Puntando sulla qualità, sulla cortesia, riescono a creare un equilibrio sostenibile economicamente tra supermercati e negozi di vicinato. La consegna a domicilio, la vendita a credito, sono poi altri servizi che il piccolo negozio, pur affrontando costi di gestione maggiori non sempre compensati dai prezzi leggermente più alti rispetto ai supermercati, riesce ad offrire al consumatore svolgendo e completando una precisa funzione sociale spesso non sempre opportunamente considerata dai cittadini e dagli amministratori.
Oggi questi negozi di vicinato ancora presenti sul territorio resistono pur producendo redditi molto bassi. L’impegno di chi lavora, quasi sempre componenti della stessa famiglia, non è sempre ricompensato da un reddito adeguato. Si sopravvive, dicono. Spesso si continua perché è difficile chiudere, perché non ci sono alternative di lavoro, perché mancano pochi anni alla pensione.
Una resistenza quasi eroica, che però riesce ancora a generare un riferimento preciso dal punto di vista sociale nel contesto commerciale del paese. Gli anziani, le casalinghe che non hanno auto, i bambini, tutte le persone che non hanno la possibilità di recarsi nei supermercati dislocati lungo la statale 38 riescono così ancora a trovare nel proprio paese un negozio.
Il coronavirus ha dimostrato che questa funzione sociale è strategica nelle emergenze. In questi giorni non si guardano i venti centesimi di differenza, non si guardano le quantità di referenze, si ordina un kg di spaghetti, le uova, la farina, due scatole di tonno anche se non è della marca preferita. Si guarda il sevizio, la possibilità di ordinare la spesa al telefono, di riceverla sul portone di casa e si dice “per fortuna abbiamo ancora un negozio vicino a casa”.

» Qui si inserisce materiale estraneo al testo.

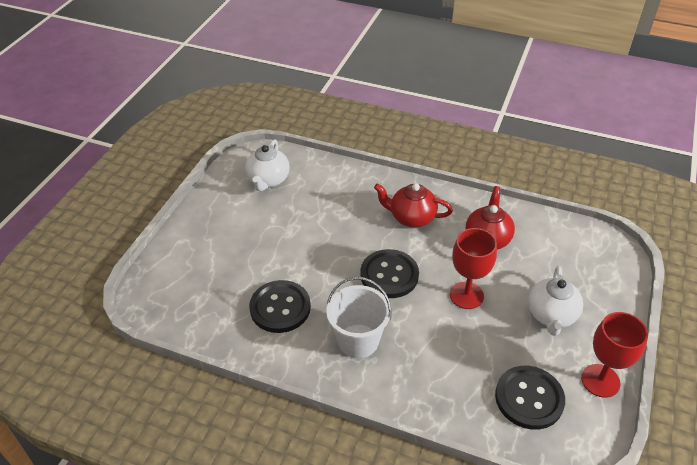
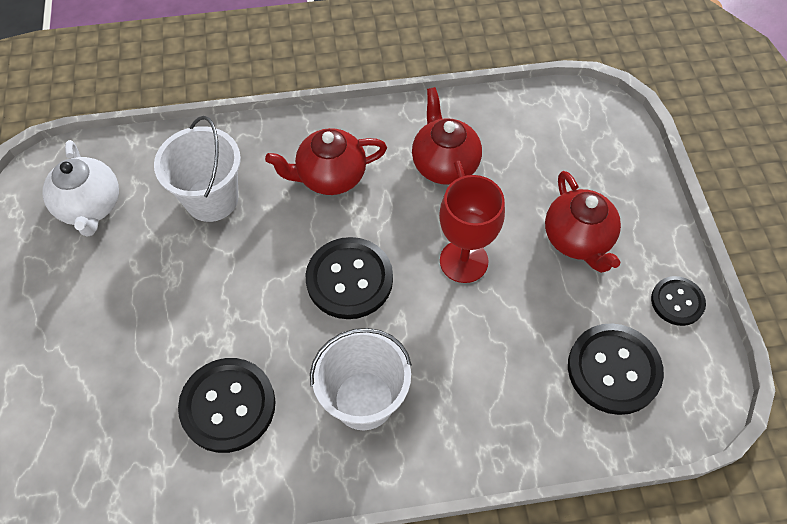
camera: 30 degrees left, 15 degrees up
white teapot [528,266,583,336] -> red teapot [545,171,621,273]
red goblet [581,312,648,398] -> black button [651,276,706,326]
none -> white bucket [154,116,241,222]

Appare evidente che nel futuro la funzione sociale del negozio di vicinato sarà sempre più importante e quindi dovrà essere sostenuta dagli amministratori locali con interventi specifici che permettano di mantenere la situazione attuale e magari promuovano l’apertura di nuovi esercizi attraverso scelte coraggiose, come l’esenzione dal pagamento delle tasse sui rifiuti e dell’IMU, l’utilizzazione come fornitori delle mense scolastiche, la creazione di iniziative che possano convincere i cittadini a sostenerli, la promozione a livello regionale e nazionale di iniziative che consentano una contabilità semplificata e una riduzione delle imposte statali.
Ma naturalmente la speranza è che tutti i consumatori che hanno usufruito dei servizi del negozio di paese durante questa emergenza continuino ad avvalersene anche dopo, anche quando tutto sarà finito. Sarà il contributo per un ringraziamento ma anche un contributo per far sì che quel negozio possa continuare ad esistere sul territorio.